Petr wrote:

> Miguel, sorry - some sort of inverse effect.

:-)

>  I tried to be very explicit and the result is "Lost in translation".
> Simplification (I hope ... :-)) ) is below in ################'s

Explicit is good ... I just didn't understand the terminology.

> Q: What is N-mer?
> ###################################
> Ooops. N-mer = polymer of N-amino acids = protein.

OK

> Sorry. In plain words:
>
> Jmol loads pdb file=protein.
> Protein is (folded) chain of amino acids, indexed from 1 to N.
> These indices 1..N are associated with each
> monomer=amino acid - usage e.g. in residue labeling.
>
> Now user has some external quantification how in
> say N=130-amino acid protein is amino acid #25
> similar to amino acid #56.
> This is encoded in the external, user-defined file
> containing (in this example) a 130x130 matrix M.
> If user quantifies similarity of amino acids 25
> and 56 by 1.0, then in that
> matrix for our example, element M[25,56]=1.0
> (and for the sake of simplicity, all other
> elements but M[56,25] will be =0).

OK. I understand that there is comething like a correlation coefficient.

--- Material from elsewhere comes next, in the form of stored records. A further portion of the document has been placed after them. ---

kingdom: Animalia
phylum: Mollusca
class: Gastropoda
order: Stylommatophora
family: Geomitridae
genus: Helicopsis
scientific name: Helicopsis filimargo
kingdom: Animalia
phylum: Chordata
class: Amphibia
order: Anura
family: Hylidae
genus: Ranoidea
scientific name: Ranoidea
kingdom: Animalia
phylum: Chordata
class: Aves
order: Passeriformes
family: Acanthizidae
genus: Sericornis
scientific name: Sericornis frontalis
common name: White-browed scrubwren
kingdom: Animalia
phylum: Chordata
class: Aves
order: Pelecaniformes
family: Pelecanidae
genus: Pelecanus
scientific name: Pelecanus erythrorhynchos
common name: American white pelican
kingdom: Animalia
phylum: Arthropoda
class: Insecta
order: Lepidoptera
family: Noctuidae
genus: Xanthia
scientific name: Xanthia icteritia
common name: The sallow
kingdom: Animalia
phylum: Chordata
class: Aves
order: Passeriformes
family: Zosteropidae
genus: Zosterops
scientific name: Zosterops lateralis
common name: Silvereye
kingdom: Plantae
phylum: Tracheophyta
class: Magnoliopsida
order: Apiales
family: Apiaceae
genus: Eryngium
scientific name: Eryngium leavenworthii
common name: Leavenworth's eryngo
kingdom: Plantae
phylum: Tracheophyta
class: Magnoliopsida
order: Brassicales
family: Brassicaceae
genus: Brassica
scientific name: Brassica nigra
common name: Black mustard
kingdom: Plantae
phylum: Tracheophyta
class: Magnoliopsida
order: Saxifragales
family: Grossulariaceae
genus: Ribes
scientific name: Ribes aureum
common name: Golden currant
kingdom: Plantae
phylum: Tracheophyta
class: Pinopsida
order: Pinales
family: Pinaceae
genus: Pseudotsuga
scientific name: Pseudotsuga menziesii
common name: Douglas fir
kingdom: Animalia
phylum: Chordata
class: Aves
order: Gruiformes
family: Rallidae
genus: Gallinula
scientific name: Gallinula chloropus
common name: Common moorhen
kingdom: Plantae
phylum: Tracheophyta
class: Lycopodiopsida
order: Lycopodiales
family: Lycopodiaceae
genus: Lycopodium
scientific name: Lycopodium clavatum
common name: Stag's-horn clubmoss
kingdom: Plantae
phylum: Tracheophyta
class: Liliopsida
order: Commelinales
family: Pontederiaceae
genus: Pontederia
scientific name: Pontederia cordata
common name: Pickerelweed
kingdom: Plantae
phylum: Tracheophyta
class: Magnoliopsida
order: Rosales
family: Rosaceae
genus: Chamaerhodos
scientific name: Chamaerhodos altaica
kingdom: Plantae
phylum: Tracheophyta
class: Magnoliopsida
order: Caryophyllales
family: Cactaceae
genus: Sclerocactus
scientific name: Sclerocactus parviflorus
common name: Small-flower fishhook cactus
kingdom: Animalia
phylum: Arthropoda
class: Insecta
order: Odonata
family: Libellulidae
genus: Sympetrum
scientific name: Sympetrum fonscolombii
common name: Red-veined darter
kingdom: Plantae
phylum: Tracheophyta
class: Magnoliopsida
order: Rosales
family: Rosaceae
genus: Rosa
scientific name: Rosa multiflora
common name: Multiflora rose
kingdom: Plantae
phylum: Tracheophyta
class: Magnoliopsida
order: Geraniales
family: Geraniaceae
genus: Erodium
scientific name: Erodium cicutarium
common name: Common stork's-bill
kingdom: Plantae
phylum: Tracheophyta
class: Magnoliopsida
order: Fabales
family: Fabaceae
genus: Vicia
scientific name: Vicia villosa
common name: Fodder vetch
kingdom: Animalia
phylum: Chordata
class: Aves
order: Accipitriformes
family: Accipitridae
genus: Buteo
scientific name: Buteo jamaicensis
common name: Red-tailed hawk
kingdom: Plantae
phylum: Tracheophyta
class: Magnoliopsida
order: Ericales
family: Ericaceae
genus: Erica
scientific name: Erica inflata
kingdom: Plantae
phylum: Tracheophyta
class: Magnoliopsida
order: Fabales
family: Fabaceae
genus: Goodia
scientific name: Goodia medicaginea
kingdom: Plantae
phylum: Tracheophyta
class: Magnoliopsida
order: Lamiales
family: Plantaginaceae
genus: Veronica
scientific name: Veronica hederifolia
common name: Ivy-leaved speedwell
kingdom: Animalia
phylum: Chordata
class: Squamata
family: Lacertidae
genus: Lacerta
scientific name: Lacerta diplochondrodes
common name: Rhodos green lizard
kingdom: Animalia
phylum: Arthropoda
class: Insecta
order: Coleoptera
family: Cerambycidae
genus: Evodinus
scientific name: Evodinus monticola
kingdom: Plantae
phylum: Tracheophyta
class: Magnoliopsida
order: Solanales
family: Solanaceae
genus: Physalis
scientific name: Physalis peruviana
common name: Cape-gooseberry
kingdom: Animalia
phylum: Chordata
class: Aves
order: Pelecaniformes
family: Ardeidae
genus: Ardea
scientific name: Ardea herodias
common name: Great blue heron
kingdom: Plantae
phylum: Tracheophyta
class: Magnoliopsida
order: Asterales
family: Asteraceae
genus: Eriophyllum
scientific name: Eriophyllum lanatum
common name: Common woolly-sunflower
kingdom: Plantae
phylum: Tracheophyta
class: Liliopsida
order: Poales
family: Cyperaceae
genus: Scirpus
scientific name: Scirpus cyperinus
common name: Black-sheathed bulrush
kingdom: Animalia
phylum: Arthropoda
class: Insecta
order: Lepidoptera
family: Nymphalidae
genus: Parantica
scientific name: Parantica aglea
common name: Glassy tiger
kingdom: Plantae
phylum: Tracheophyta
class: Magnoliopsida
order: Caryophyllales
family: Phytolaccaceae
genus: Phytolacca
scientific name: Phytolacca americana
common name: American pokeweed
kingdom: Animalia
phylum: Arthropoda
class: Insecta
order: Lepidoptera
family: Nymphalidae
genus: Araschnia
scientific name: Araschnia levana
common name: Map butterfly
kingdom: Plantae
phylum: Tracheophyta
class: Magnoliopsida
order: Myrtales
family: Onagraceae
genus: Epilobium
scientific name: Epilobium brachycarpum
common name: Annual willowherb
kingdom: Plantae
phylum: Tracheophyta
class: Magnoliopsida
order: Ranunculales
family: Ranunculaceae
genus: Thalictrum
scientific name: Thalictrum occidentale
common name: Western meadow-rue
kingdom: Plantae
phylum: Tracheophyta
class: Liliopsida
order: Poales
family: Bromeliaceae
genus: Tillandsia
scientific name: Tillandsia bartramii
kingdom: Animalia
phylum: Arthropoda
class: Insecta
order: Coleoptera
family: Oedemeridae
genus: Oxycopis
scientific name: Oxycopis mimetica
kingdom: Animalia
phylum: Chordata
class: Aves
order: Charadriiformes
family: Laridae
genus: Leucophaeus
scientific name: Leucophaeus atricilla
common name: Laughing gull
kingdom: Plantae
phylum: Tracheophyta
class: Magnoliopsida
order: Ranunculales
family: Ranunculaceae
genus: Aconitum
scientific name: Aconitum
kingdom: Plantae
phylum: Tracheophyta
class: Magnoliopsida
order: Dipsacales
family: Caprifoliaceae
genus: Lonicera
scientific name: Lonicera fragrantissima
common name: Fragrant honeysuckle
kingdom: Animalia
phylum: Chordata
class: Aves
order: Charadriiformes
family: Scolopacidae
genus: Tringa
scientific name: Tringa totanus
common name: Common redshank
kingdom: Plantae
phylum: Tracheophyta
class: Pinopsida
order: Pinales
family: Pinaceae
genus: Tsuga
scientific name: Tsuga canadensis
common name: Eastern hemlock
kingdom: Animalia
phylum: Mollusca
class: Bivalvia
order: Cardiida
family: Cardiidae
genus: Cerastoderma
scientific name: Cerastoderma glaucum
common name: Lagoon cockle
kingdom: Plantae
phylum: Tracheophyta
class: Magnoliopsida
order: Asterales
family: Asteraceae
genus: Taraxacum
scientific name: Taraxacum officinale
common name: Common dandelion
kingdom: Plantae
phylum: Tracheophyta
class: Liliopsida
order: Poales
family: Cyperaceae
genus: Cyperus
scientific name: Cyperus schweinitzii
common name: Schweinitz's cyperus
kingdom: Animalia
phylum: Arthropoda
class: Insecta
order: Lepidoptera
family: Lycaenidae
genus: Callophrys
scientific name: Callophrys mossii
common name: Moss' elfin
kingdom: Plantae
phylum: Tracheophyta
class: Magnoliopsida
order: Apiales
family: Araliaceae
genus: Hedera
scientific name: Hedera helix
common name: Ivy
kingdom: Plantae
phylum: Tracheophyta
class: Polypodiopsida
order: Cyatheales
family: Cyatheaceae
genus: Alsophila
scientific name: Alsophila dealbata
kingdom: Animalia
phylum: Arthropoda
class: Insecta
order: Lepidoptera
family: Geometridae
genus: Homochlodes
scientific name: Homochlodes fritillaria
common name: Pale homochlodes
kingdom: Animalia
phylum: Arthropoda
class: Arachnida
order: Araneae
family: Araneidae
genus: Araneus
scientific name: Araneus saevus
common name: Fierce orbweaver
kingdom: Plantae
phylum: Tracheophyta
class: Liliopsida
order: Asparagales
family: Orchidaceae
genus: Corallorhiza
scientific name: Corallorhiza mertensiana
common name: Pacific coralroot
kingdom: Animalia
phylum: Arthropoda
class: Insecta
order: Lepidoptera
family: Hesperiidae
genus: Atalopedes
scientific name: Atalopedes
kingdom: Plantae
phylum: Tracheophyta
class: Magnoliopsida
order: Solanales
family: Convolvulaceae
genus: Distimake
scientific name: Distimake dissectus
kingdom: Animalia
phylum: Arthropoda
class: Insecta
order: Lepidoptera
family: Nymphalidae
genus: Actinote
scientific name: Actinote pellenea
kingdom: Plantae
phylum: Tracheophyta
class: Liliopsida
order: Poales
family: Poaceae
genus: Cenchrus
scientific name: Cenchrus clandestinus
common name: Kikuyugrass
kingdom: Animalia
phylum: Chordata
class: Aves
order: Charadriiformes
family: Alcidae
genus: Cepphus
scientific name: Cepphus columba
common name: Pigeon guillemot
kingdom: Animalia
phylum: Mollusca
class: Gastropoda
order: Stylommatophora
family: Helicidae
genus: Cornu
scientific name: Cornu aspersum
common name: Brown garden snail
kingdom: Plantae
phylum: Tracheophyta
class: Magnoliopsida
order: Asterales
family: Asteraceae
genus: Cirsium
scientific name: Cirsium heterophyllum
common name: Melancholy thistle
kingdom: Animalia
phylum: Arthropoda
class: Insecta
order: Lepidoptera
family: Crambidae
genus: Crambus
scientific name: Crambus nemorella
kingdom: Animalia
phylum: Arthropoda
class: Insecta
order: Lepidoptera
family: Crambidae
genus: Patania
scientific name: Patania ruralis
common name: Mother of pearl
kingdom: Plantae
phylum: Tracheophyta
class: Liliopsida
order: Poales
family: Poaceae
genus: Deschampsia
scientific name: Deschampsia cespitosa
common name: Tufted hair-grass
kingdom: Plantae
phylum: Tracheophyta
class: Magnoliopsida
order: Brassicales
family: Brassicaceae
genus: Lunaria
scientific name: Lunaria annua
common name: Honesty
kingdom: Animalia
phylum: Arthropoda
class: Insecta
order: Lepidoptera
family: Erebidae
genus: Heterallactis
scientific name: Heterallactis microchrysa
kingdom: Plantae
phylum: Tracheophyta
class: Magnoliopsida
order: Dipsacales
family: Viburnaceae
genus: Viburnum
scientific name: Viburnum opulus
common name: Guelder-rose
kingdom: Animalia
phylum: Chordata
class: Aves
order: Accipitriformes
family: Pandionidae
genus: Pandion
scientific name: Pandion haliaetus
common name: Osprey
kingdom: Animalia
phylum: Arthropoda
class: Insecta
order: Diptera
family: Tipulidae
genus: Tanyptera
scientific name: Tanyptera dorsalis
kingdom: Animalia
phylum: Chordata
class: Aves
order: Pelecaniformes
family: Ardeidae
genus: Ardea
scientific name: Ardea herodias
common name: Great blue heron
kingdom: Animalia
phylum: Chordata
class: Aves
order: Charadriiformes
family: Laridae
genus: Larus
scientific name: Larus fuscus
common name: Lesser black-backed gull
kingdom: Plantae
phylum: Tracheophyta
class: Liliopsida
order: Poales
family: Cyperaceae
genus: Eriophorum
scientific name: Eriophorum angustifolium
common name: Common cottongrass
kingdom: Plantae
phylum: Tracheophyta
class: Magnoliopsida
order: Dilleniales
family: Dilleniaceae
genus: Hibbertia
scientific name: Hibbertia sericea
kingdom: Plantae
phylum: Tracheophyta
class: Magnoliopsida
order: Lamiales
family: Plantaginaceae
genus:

> Goal is to have a UI showing graphically 130x130
> plane with a contour around x=25,y=56  and x=56,y=25.

OK.

(Or, if you think that this will be a 'contour' with little mountain
ranges then perhaps you want to show this 130x130 space in a 3D graphical
viewer ... like Jmol)

> That contour should be clickable=by
> clicking there, UI passes 25 and 56 to the rendering window.

OK

> The rendering window takes these and selects
> amino acid 25 and 56 and immediately changes
> their rendering, so user has "real time" view of
> what
> his/her 1.0 generated by some bioinformatics
> analysis of the sequence of that protein means structurally.

This part is trivial.

> You can stop here, below is why:
> #######################################################
>
> Holly grail for protein people is to take the
> (known) sequence of amino acids (genome sequecing
> got them nearly all) and predict from them what
> Jmol shows as the protein structure without relying
> on experiments that are
> the sources of PDB files your program uses.

OK

> So - without experiments, in one type of predictive
> methodology, one has to
> take a sequence and find out the relationships
> between all amino acids i=1..N and j=1..N. Then,
> ideally, matrix M will contain the information that
> amino acid 25 and 56 in our example protein have CA-CA distance 6A and
> similar information for all other pairs.
> If you are testing something like this, you have lots
> of M matrices and you
> are trying to figure out how good/bad your i-j
> relations are by testing them against known structures.
> Thus - one "pretends" for a protein that its PDB file
> does not exist. Then one takes the amino acid sequence
> of that "virtually unknown structure
> protein" and does his "trial magic" with that
> sequence. Result is matrix M.

OK

> Then one wants to know, how good the M reflects the
> real structure  ("re-discovered" for this testing).
> So one "re-discovers" the PDB file, loads it in the
> Jmol, looks what 1's in
> M mean structurally, get an idea how to improve "magic",
> and the cycle continues.
> Lots of select click, clicking....

OK

> The Jmol application has a plug-in mechanism
> for adding this type of functionality.

This sounds like an ideal candidate for a Jmol application plugin.